The defendant, as executor of Thomas Cunningham, the testator, took possession of that part of the real estate, the rents of which are directed by the will to be applied towards the maintenance and education of the negro woman Rachel and her children. For this part of the estate the action was brought.
Rachel and all her children, before and at the time of making the will, and ever since, have been slaves.
For the defendant it was insisted that by the words of the will he is entitled to the possession of the real estate, in order to receive the rents and profits, and to pay the same to the negro woman, Rachel.

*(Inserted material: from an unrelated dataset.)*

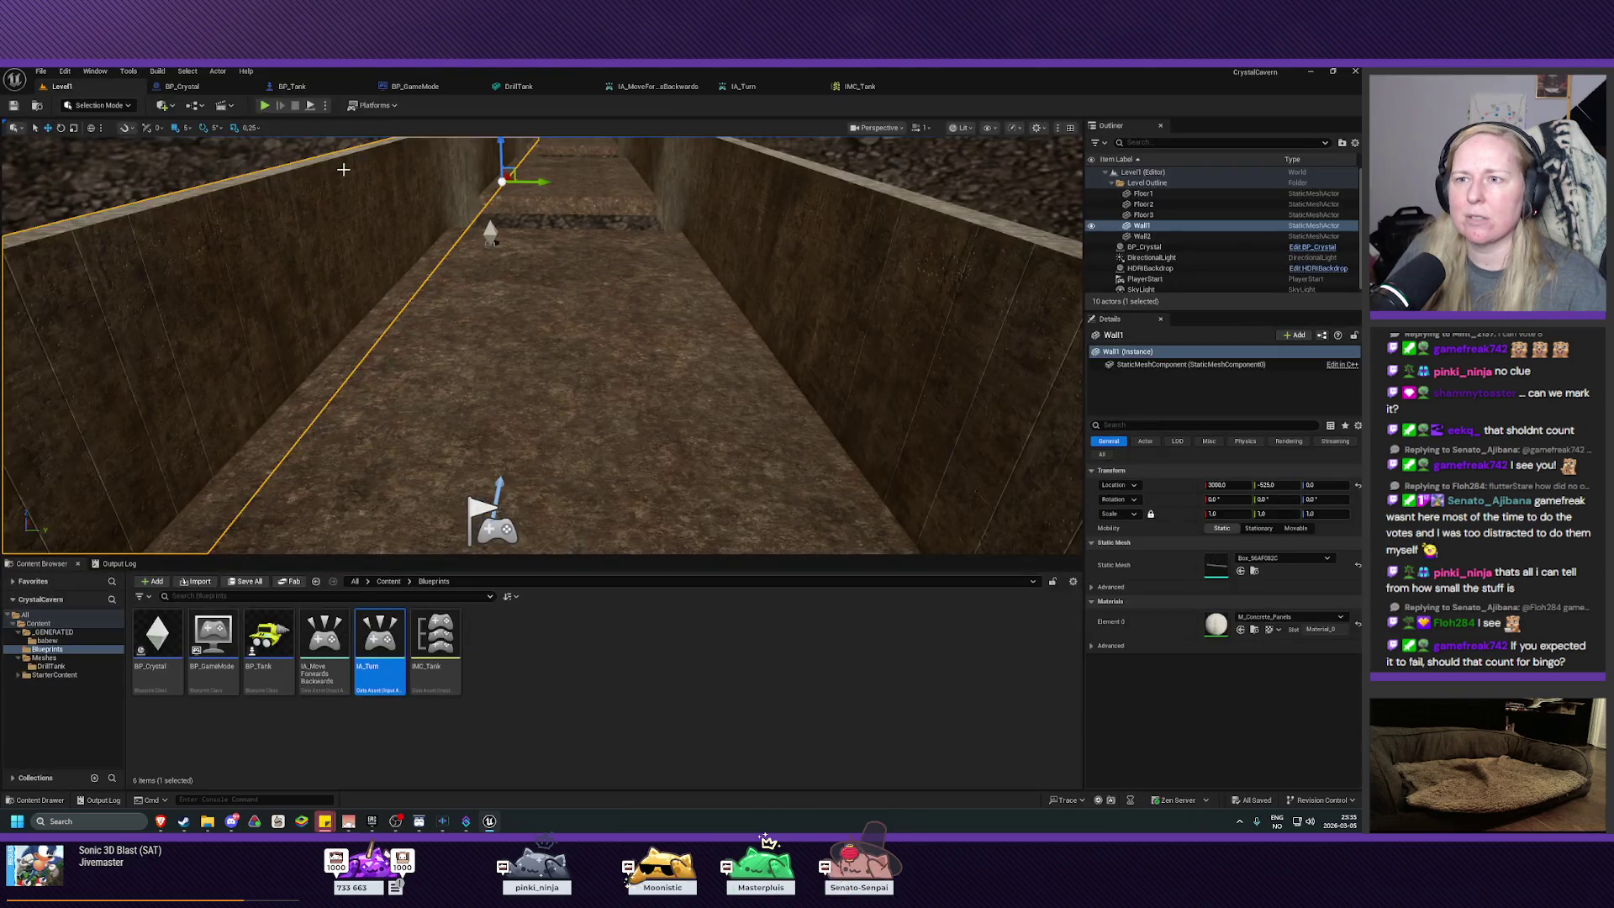
Step: Play Level1 and drive the tank around the cave with W, A and D, then stop
click(264, 105)
key(a)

The plaintiff's claim was rested on the following grounds: (I) That supposing the words of the will are sufficient to pass the estate to the negro woman, Rachel, and her children, yet, by law, negro slaves are incapable of taking or holding real estate. (II) And admitting they are capable, yet there is no express devise of the lands in question to the executors; consequently, the lands descend to the plaintiffs as heirs at law of the testator. I think that the devise in question is void and cannot take effect. The maintenance and education of some of the devisees is what the testator appears to have been anxious for. How can it be effected? They are slaves, and their owners have a right to them and their services; if they are educated, it must be by his permission, and if it is attempted without, it is a violation of his right. If this property had been conveyed in trust for the same purpose, a performance of the trust could not be compelled in a court of equity, for the same reason. Admit that they could bring a suit to recover this property, after a recovery, could they have a right to enjoy it? Suppose the owner took it from them, would they have a remedy against him? They certainly would not.